I have never been upset with anything for wasting my time.  (To be fair, I’m generally never doing anything with it anyway – we are talking about entire days spent watching Mario Paint Composer videos and tweezing leg hairs; I’d be amazed if an outside source were as effective at wasting my time as I am.)  I review comp games because – well, okay, I feel it keeps me from atrophying completely, and there are the critical accolades and the mountains of poontang, but primarily I do it because I enjoy it.  A game might do something to piss me off, sure, all it takes is a fucked-up map or a “What do you want to unlock the door with?” (which is the new “Workin’ hard or hardly workin’?”), but I’ve never been able to work up the level of personal anger that some people express when a crap game is entered in a competition.

That being said, I absolutely cannot fathom why people continue to enter crap games in competitions.  I can understand not having your game beta tested, even though that makes such a huge quality difference, because a hobbyist alone in their bedroom might have difficulty finding beta testers and decide they don’t really need that level of polish; they’ll be fine by themselves. What I can’t understand is why anyone would not bother to play through the thing themselves, just once, to make sure it was finishable, before submitting it to be flippin’ judged by a bunch of strangers.

That is the thing, you are putting something out there, people are going to judge it, and, by extension, they are going to judge you.  Do you not care whether they think you and your thing are swell and nifty?  Is it enough to have your name on a list?  What the hell is the impetus here?  Can anyone explain?

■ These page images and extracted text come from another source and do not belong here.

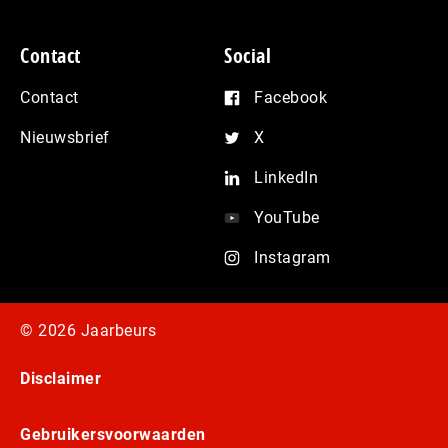
Contact
Social
Contact
Facebook
Nieuwsbrief
X
LinkedIn
YouTube
Instagram
© 2026 Jaarbeurs
Disclaimer
Gebruikersvoorwaarden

I think what bothers me about the Richard Bos rant – if you don’t know what I’m talking about, the rant is here, in the middle of a different rant, it’s all very meta – is that he’s saying “Let me show you fuckups how it’s done,” but then not bothering to submit an actual good game, merely a technically competent one (which it isn’t, entirely, because of ish with the map).  I feel like if anyone’s going to learn by example, there are plenty of really good IF games they could try to achieve the quality of, games that are not only technically flawless but compelling and innovative and fun, so it seems sort of pointless for a mere technical competence bar to exist.

Also, I don’t get the sense anyone’s meant to get anything out of Eruption.  Its inclusion in the comp is like putting a tiny jockey on the mechanical rabbit, on the grounds that it would at least beat the slower dogs… wait, there are no jockeys in a greyhound race, are there.  It is so past my bedtime.  Do you know what I mean, though?  If you’re just keeping pace, why should we care?